• [Exercise objective]: Count the lines in the entries below that contain the string "small", treating uppercase and lowercase letters as distinct. Reply with the number alone.

• [Provided records]:
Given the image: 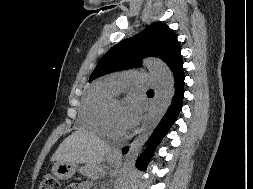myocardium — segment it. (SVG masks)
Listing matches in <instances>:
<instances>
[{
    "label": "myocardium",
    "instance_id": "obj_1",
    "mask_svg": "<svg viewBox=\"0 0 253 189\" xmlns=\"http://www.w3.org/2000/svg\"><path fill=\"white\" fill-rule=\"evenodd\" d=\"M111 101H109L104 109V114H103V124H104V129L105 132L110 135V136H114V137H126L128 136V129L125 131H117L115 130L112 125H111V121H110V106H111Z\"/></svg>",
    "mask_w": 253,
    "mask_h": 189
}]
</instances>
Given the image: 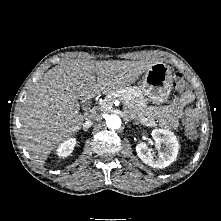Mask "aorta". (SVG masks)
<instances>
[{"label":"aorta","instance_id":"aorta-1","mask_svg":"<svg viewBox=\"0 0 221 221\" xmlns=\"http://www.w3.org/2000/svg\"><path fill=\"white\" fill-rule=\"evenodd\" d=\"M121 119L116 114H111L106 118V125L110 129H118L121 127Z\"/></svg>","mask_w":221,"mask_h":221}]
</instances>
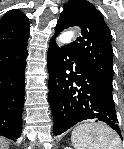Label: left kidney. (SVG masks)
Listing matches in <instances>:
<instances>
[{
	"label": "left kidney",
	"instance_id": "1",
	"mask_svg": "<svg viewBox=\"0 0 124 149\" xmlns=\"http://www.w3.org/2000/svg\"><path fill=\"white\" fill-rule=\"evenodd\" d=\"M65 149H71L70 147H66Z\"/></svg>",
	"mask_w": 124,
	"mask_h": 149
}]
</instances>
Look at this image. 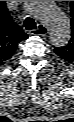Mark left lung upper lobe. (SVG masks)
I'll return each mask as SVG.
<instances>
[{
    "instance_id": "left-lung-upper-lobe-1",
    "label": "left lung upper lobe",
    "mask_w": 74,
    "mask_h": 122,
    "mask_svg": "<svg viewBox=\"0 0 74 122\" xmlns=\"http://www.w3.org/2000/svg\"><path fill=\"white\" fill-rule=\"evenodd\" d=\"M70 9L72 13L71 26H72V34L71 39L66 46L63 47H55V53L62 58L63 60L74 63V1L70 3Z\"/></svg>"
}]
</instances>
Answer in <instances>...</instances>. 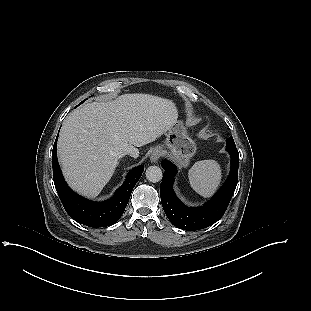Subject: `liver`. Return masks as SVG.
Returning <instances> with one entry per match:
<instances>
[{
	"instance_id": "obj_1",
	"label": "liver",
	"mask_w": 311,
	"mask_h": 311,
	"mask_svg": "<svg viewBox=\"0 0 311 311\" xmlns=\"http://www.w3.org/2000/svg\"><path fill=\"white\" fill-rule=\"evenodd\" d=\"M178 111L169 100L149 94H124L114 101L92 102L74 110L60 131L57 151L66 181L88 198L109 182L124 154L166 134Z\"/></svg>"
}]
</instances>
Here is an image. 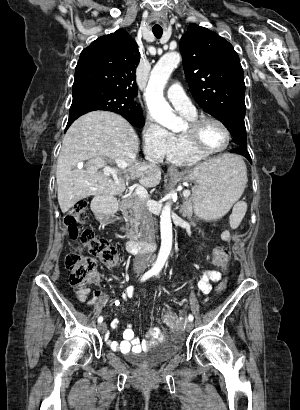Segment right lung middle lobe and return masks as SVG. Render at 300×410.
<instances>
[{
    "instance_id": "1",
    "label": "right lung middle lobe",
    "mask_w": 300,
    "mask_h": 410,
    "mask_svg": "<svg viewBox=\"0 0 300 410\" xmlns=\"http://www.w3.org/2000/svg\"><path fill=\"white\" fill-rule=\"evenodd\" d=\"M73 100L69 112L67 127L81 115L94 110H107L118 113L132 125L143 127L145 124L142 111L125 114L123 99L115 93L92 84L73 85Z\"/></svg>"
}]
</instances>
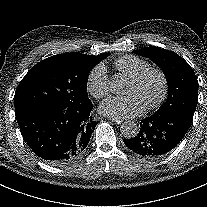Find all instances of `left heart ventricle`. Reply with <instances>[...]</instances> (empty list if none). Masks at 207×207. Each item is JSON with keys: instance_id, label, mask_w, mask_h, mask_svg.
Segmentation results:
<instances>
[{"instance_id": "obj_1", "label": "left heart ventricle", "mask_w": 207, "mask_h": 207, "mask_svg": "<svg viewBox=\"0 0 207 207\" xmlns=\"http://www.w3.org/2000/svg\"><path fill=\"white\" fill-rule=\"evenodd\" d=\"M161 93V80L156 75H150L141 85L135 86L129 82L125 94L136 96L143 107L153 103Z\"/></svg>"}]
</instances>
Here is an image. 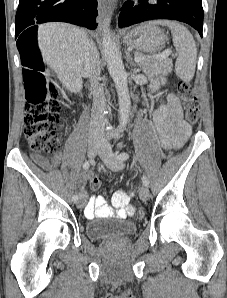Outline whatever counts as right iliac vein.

==

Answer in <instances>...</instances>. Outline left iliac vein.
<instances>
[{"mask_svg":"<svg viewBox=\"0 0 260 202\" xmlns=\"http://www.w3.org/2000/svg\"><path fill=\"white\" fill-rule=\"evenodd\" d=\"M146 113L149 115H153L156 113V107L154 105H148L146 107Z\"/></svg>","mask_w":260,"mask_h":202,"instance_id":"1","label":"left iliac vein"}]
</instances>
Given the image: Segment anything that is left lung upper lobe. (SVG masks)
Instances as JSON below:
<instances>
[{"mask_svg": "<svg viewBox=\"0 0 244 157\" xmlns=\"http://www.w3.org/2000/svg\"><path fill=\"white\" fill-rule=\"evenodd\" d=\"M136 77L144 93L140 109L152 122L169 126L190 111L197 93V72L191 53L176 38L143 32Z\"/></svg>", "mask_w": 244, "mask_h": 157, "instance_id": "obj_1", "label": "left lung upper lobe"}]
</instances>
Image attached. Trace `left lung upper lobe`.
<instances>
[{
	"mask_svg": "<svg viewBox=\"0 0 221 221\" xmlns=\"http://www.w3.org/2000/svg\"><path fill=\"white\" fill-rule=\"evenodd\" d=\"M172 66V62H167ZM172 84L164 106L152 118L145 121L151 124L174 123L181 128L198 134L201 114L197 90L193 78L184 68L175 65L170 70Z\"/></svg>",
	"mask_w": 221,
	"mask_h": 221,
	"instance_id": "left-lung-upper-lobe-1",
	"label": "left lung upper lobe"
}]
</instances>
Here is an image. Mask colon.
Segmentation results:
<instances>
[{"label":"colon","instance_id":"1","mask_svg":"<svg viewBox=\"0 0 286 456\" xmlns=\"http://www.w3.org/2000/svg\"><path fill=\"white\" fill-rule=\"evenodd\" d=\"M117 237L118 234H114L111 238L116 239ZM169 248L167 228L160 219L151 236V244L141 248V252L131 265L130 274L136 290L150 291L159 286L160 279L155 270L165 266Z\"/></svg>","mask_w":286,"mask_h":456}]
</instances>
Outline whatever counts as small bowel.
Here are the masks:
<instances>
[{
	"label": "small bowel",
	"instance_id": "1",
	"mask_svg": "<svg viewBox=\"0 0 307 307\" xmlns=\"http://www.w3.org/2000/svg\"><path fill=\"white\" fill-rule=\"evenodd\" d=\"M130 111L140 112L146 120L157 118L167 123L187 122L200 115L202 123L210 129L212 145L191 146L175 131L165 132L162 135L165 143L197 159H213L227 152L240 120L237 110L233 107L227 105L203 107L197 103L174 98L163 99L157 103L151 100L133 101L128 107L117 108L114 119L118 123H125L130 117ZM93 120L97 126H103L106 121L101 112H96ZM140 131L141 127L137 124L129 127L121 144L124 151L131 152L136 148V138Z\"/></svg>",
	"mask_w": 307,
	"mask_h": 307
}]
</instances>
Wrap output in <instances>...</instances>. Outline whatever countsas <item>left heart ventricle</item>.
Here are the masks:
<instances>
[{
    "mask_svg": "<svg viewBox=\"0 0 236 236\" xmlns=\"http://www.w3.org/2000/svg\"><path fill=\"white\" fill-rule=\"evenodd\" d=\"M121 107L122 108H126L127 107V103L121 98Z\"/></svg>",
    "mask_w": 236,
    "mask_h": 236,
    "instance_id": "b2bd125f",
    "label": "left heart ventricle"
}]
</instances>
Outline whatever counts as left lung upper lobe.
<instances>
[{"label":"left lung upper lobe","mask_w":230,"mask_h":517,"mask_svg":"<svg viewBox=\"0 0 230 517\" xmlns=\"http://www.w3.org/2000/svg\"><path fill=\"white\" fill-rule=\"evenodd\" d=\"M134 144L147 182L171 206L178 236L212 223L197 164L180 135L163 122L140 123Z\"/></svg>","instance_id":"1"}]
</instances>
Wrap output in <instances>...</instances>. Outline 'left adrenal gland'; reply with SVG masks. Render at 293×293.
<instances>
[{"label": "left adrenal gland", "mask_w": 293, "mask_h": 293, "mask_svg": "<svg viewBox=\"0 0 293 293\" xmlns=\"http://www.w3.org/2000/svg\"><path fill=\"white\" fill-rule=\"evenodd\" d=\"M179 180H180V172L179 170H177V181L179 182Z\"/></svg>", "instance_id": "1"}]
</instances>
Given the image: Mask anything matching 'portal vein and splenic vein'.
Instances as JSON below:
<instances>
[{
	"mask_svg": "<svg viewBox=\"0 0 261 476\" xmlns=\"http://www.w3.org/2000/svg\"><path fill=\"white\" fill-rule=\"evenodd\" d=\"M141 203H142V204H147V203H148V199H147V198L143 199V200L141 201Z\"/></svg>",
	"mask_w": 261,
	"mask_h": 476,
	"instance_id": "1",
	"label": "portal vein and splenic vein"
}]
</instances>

• [Exercise answer]: 2